While his union membership would likely have guaranteed a hearing before the township officially terminated him, a spokeswoman for the Department

of Community Affairs said a criminal conviction or plea would automatically bar him from holding his public position.

"First and foremost, I was not fired," Schaffer wrote in e-mail to the Courier-Post this week. "I resigned from a 12-hour-a-week" part-time position, he continued.

Federal authorities said Schaffer conspired with several other suspects to shield income from the sale of shares in a Washington Township business, Municipal Code Inspections Inc., in 2003 and 2004.

As part of that scheme, federal prosecutors said, a payment to Schaffer of $165,000 in taxable income was falsely described as a loan.
Municipal Code Inspections (MCI) also involved a partner named Anthony Saccomanno, a former director of Cherry Hill's Department of Code Enforcement and Inspections.

Saccomanno pleaded guilty last June to taking $4,500 from an executive of another firm, Building Inspections Underwriters (BIU). Schaffer also was involved in BIU, Cardis said.

A federal complaint describes an unnamed BIU vice president, who marketed the firm's services in South Jersey, as a cooperating witness in a sting that led to Saccomanno's indictment.
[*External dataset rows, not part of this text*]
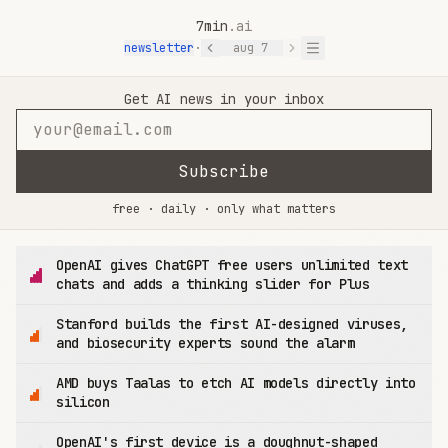
7min
.ai
newsletter
·
aug 7
7min.ai — AI News in 7 Minutes
Get AI news in your inbox
Subscribe
free · daily · only what matters
OpenAI gives ChatGPT free users unlimited text
chats and adds a thinking slider for Plus
Stanford builds the first AI-designed viruses,
and biosecurity experts sound the alarm
AMD buys Taalas to etch AI models directly into
silicon
OpenAI's first device is a doughnut-shaped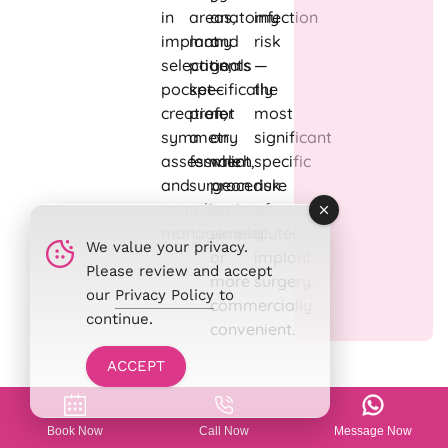
in
areas,
anatomy
infection
implant
many
and
risk
selection,
patients
goals
—
pocket
specifically
—
the
creation,
prefer
not
most
symmetry
a
on
significant
assessment,
female
which
specific
and
surgeon.
procedure
risk
complication
is
of
management.
simpler
gluteal
We value your privacy.
or
implant
Please review and accept
more
surgery.
our
Privacy Policy
to
commercially
continue.
convenient.
ACCEPT
Butt Augmentation with
Book Now
Call Now
Message Now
Neither Schaffer nor his attorney, Michael Riley, responded to queries about whether Schaffer was that cooperating witness.

Two co-defendants in the MCI case -- Lucianno DiSalvatore of Sicklerville and Victor Fabietti of Linwood -- also have pleaded guilty to conspiring to defraud and making a false statement.

DiSalvatore is to be sentenced Friday; Fabietti is expected to be sentenced on April 9.

Schaffer is to be sentenced June 4.

"There is a lot going on with this issue that involves our federal government," Schaffer wrote in another e-mail message Wednesday. "I am not permitted to give any details in this matter."